How To Open A CFD Position? - A Step By Step Guide
To trade CFDs, buyers and sellers purchase CFD contracts. They don’t own these CFD assets and instead, speculate on the price movements. This article is aimed at educating on how to open a CFD position.
CFDs carry great risk with them so you have to be careful when trading them.
They are leveraged financial products so that means you have to deal with margin and leverage when trading CFDs.
This can both be a curse and a blessing. Both your losses and profits are magnified due to leverage.
A great deal of thought should go into opening a CFD position. Just because an asset looks attractive doesn’t mean you should go after it.
It should match your trading skills, capital, and risk preference along with other factors.
For now, let us focus on the processes involved in opening a position and maintaining it.
Steps Involved In Opening A CFD Position
Step 1: Choosing a CFD broker
First and foremost, you need a broker and a platform to trade CFD assets. A broker acts a medium between you and the market.
Choosing a broker is no easy task in itself. A lot of thinking and consideration have to go towards this decision making.
You have to look for regulation, fees, trading platform, demo accounts, assets, and other crucial factors when it comes to choosing a broker.
Once you choose your preferred broker, you have to make a deposit to fund your account. Now you are ready for the next step.
Step 2: Exploring the market
Now that you’ve chosen your broker and trading platform, you can explore the market and choose your preferred asset to trade.
The great thing with CFDs is the range of assets available. You can trade stocks, shares, indices, commodities, cryptocurrencies, and even currencies (forex).
CFD trading caters to all type of traders due to this variety in the asset. Now you may not be familiar with all the assets so it is better to stick to the ones that you have an idea about.
For example, traders who deal with only currencies can trade forex as CFDs. It is important to diversify your asset portfolio to minimize your risks, but that doesn’t mean that you should invest in assets that you have no idea about.
Step 3: Open the CFD Position
Now that you’ve decided which asset to trade, you have to make a few other things related to opening the position.
Let’s explain this with the help of an example. Consider that you have decided to trade the EUR/USD pair.
Here are the things you need to set and be aware of before you open your position:
Going long or short
You need to decide if you want to go short or long. You go long (buy) when you anticipate a price increase, and you go short (sell) when you anticipate a price decrease of that asset.
The buying price and selling price of the asset is always different. Generally, the buying price is lower than the selling price.
Consider our EUR/USD example. Let’s say the buying price is set at $1.1375 and the selling price is set at $1.1380. Spread is the difference between the selling and buying price.
According to your prediction, you will decide to go long or short. If your prediction turns out to be right, you will win money and you lose money when the opposite happens.
Therefore, you need to be careful before making up your mind. Use the various technical tools and indicators that are provided by the platform in your analysis.

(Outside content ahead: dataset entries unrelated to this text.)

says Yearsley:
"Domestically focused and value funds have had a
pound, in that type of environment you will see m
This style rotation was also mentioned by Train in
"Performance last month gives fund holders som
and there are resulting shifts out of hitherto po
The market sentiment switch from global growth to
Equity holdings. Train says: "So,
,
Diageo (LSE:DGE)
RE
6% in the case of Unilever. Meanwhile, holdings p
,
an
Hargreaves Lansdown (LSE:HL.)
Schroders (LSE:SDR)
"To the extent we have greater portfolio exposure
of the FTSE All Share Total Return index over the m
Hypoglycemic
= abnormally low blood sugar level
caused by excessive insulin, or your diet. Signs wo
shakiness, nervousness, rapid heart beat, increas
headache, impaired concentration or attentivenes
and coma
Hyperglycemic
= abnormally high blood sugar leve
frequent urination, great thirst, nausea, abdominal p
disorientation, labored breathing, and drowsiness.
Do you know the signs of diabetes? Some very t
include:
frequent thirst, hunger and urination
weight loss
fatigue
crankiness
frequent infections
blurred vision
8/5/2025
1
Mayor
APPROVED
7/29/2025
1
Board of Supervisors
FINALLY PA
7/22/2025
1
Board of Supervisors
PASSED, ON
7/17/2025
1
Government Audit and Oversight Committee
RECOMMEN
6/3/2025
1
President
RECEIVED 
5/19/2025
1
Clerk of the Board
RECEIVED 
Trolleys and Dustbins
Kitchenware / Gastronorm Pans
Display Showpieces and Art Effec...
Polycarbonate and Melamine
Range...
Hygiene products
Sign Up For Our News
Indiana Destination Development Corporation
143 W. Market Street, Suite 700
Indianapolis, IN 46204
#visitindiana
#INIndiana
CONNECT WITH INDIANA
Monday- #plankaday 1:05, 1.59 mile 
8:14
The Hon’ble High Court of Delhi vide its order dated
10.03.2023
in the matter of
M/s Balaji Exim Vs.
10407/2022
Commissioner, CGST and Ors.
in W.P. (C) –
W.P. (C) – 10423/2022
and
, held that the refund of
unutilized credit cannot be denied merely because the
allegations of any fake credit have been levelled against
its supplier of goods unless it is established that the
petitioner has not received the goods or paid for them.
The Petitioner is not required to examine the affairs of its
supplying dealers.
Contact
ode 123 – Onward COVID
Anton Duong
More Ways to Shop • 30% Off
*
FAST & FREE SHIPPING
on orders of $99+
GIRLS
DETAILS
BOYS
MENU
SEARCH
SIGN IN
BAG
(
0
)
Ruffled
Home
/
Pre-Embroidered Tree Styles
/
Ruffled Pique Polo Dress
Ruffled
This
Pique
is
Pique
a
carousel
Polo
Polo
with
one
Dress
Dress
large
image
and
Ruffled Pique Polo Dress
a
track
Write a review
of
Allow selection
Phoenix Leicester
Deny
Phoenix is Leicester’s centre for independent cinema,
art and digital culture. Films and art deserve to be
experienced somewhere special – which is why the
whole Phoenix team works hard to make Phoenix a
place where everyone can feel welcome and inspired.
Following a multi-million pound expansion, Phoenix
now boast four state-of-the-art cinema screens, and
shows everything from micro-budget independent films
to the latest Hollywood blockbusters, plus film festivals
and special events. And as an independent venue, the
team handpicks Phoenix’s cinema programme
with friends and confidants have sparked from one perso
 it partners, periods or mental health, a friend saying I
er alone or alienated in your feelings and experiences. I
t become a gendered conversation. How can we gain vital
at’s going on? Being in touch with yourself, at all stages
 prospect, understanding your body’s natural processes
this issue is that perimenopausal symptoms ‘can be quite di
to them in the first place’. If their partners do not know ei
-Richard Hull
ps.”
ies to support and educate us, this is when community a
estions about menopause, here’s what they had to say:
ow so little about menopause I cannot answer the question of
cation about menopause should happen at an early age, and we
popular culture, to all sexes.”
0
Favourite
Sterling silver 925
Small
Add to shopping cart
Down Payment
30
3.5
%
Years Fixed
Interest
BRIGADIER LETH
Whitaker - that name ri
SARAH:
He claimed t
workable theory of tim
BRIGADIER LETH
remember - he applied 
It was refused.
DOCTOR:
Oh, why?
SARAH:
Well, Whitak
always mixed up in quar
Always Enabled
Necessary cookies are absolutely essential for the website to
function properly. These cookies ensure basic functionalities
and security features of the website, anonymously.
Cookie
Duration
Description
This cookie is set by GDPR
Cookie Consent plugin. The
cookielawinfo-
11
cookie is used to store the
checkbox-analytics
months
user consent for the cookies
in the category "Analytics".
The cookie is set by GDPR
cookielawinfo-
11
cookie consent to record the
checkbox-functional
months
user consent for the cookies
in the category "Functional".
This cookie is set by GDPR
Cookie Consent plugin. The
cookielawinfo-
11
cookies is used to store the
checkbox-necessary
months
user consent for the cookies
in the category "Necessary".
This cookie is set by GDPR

You need to decide how many contracts of that asset you are buying. Of course, the minimum contract size is 1.
If you are a beginner trader, the recommendation would be to start with small contracts and work your way up as you gain trading knowledge and experience.
For example, at the time of writing, the current value of 1 stock of Amazon is worth $1,823.28.
The value of one contract equals to the value of one stock. Nowadays broker even offers mini-contracts so giving you more choice and flexibility.
Leverage and Margin
Leverage and margin are two important aspects of CFD trading. CFDs are leveraged financial products.
This means that you only need to deposit a small amount to trade larger positions. We call this iniital deposit as margin.
Keep in mind that leverage and margin are not the same for all CFD assets. It varies from asset to asset. It can as low as 3:1 to 400:1.
Higher leverage means more profits but can also incur huge losses if your position goes against you.
For beginner traders, we would recommend trading those assets which have a low leverage ratio to keep your risk level low.
Stop and limits orders
Brokers provide stop and limit orders for your own benefit to prevent excessive losses.
When you set a stop loss, your broker automatically closes your position when your losses reach a certain level.
This isn’t always guaranteed, so brokers offer a guaranteed stop loss order (GSLO) for a premium fee.
Other similar orders include take profits, and trailing stops. Limit orders close your position once you have reached a certain profit level.
That’s it. You have done all the necessary steps required to place a CFD trade. Now all you have to do is monitor your trade to make it a success and finally close it.
To know about closing a CFD position, make sure to check our article on how to close a CFD position.
In this article, we have listed the whole procedure that goes into opening a CFD position. It starts from choosing a broker, platform, then choosing your preferred asset.
You have to then decide whether to go long or short, determine your contract size, choose your leverage, and set stop/limit orders. The whole process is simple and takes less than a minute.